Eric Schneiderman on Keeping Trump in Check and Maybe, Maybe, Investigating the Russian Ties [View all]




The evening that Donald Trump fired FBI director James Comey, plunging Washington into chaos and possibly propelling the nation toward a constitutional crisis, the president’s most persistent legal antagonist was flying high above America. On a cross-country JetBlue flight, Eric Schneiderman, the attorney general of New York State, was watching a seat-back TV when he learned the news the way almost everyone else — including Comey — did, with a shocking flash. “There was a group of lawyers on the plane who recognized me,” Schneiderman said the next day. As the news spread through the cabin, he began to feel glances directed his way. The usual decorum fell away, and one passenger leaned over to Schneiderman. “I bet you can’t wait for the plane to land,” he said.

It wouldn’t be fair to say that Schneiderman is enjoying this turbulent political ride we’re on, but history has conspired to place him in a vital place on the ground. Since the election decapitated Democrats on the national level, putting Jeff Sessions in charge of the Department of Justice and leaving Republicans in control of congressional oversight, Schneiderman and other Democratic state attorneys general have led the legal resistance to Trump. Long before the Russians — or really anyone — dreamed of a President Trump, Schneiderman was investigating him, pursuing the allegedly fraudulent marketing of his for-profit university. And long before Trump was attacking federal judges, the leaky intelligence community, or law-enforcement officials with a reputation for stubborn probity, he was ridiculing New York’s AG as a “lightweight.” The idea that Schneiderman, a compact, tightly wound Upper West Side liberal whose office is accustomed to pursuing consumer scams or busting upstate heroin rings (as he did last week), might be a last line of defense for what he calls “bedrock principles of the United States” — it’s frankly a little preposterous. But the framers of our Constitution designed our system to have hidden pockets of resiliency, and the power of the states is one of them.

“For those of us who are protectors of the rule of law, the state attorneys general,” Schneiderman said, “we have a role to play, to make sure that the system survives.” When his plane landed, Schneiderman started contacting his colleagues in other states, as well as Democrats in Washington, coordinating an emergency response. On May 11, he joined a group of 20 attorneys general in signing a letter to Rod Rosenstein, the Justice Department official overseeing the Russia investigation, calling for the appointment of a special counsel.

Even before Comey’s firing, some well-placed congressional Democrats had been urging Schneiderman to probe the Trump campaign’s suspected Kremlin connection, as far afield as that might seem for a state officeholder.

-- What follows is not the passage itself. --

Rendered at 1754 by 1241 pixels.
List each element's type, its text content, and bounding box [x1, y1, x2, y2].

But New York, of course, is home to the Trump Organization and its bank accounts. “We have jurisdiction over everything because we’re New York, and every check clears New York,” said former state attorney general (and governor) Eliot Spitzer, whose high-profile prosecutions on Wall Street demonstrated the office’s national reach. “There are odd jurisdictional hooks that sometimes come into play. Money laundering may be implicated here.”